We are seeking a Senior ML Engineer (independent consultant) to lead the engineering lifecycle of production machine learning systems on Google Cloud Platform (GCP). The role will partner closely with Data Scientists to productionise models, scale pipelines, and implement robust monitoring to meet production grade reliability, latency, and throughput requirements.
You will define and enforce ML engineering standards (CI/CD for ML, modular coding, testing) and build the compute/data foundation for high volume ML workloads using Vertex AI, Airflow (Cloud Composer), and BigQuery.
Ideal talent profile: an experienced ML engineer with deep cloud infrastructure expertise, proven MLOps delivery, and strong software engineering rigor (Python, SQL, Docker, container orchestration) who can operate autonomously and drive best practices across teams.
Key Activities
- Model productionisation: Transition experimental models into reliable, low latency production services; optimise for latency, throughput, and fault tolerance in a cloud native environment.

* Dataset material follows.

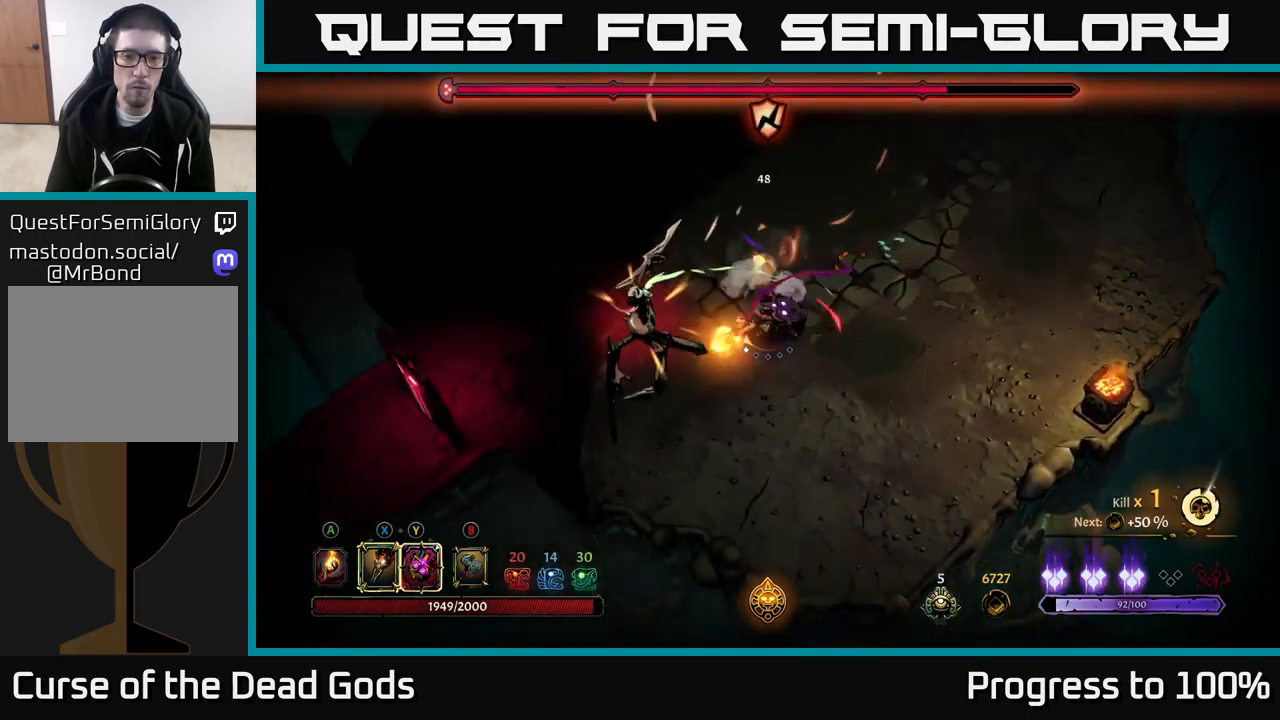
{"buttons": [], "left_stick": "center", "right_stick": "center", "events": [[100, "X", "down"], [183, "X", "up"], [283, "X", "down"], [433, "X", "up"]]}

- Design & operate MLOps pipelines: Build repeatable, scalable, and automated training/evaluation/deployment pipelines using GCP services (e.g., Vertex AI, Cloud Composer), with clear promotion paths from staging to prod.
- Engineering standards & governance: Define and implement versioning, CI/CD for ML, modular coding standards, and comprehensive testing (unit/integration/data/ML specific tests).

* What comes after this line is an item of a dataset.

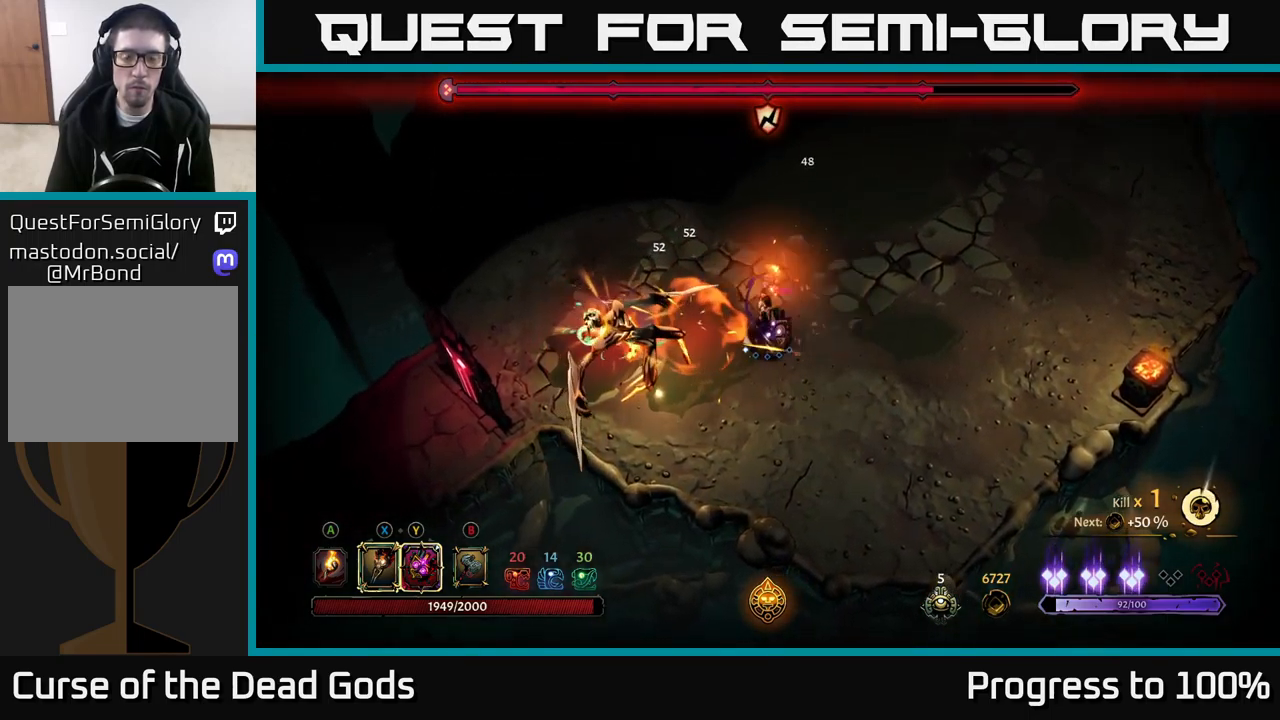
{"buttons": [], "left_stick": "center", "right_stick": "center", "events": []}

- Infrastructure & data engineering: Provision and manage compute, storage, and data workflows to support high volume ML workloads; ensure efficient feature engineering and reliable data retrieval with BigQuery.

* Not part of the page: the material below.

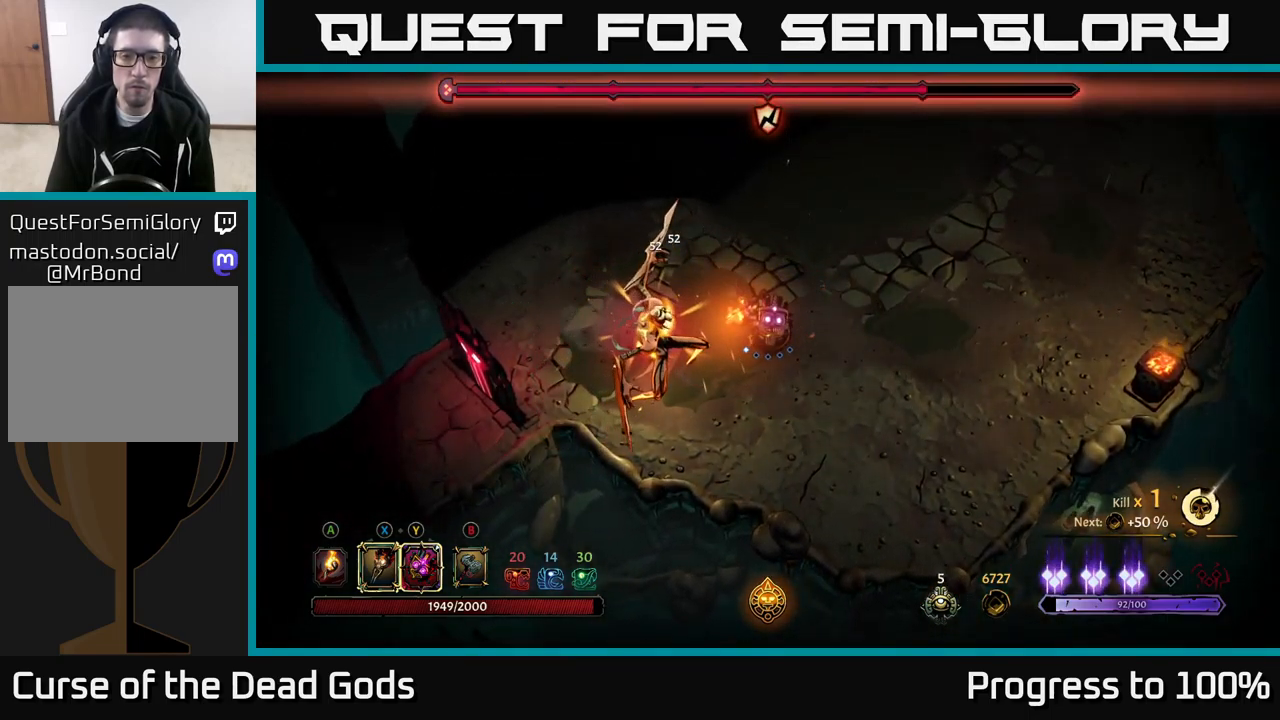
{"buttons": [], "left_stick": "center", "right_stick": "center"}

- Observability & reliability: Implement monitoring and alerting for model drift, performance degradation, and system health; establish thresholds, logging, and recovery procedures for long term stability.
- Collaboration & stakeholder engagement: Work with Data Scientists, Platform/DevOps, and Product teams to align releases, SLAs, and acceptance criteria; communicate tradeoffs and timelines clearly.
- Documentation & knowledge transfer: Produce architecture diagrams, pipeline runbooks, and operating procedures to enable maintainability and handover.
Your Background
Essential
- Senior level experience as an ML Engineer owning end-to-end model productionisation in cloud native environments.
- GCP expertise with hands on proficiency in Vertex AI, Airflow (Cloud Composer), and BigQuery.
- Strong programming skills in Python and SQL; extensive experience with Docker and container orchestration (e.g., Kubernetes).
- Proven track record delivering MLOps frameworks, including CI/CD pipelines and automated model monitoring in production.
- Solid software engineering fundamentals: design patterns, API development, testing strategies, and Git based workflows.
- Ability to collaborate with cross functional teams and drive engineering standards and operational excellence.
Desirable
- Experience optimising latency/throughput for real time or near real time ML services.
- Familiarity with data quality validation (e.g., schema checks, feature consistency) and ML specific testing approaches.
- Exposure to feature engineering at scale and best practices for reusable feature pipelines.
- Experience building monitoring dashboards/alerting for model performance and data drift.
- Strong communication skills to explain tradeoffs, risks, and design decisions to technical and non-technical stakeholders.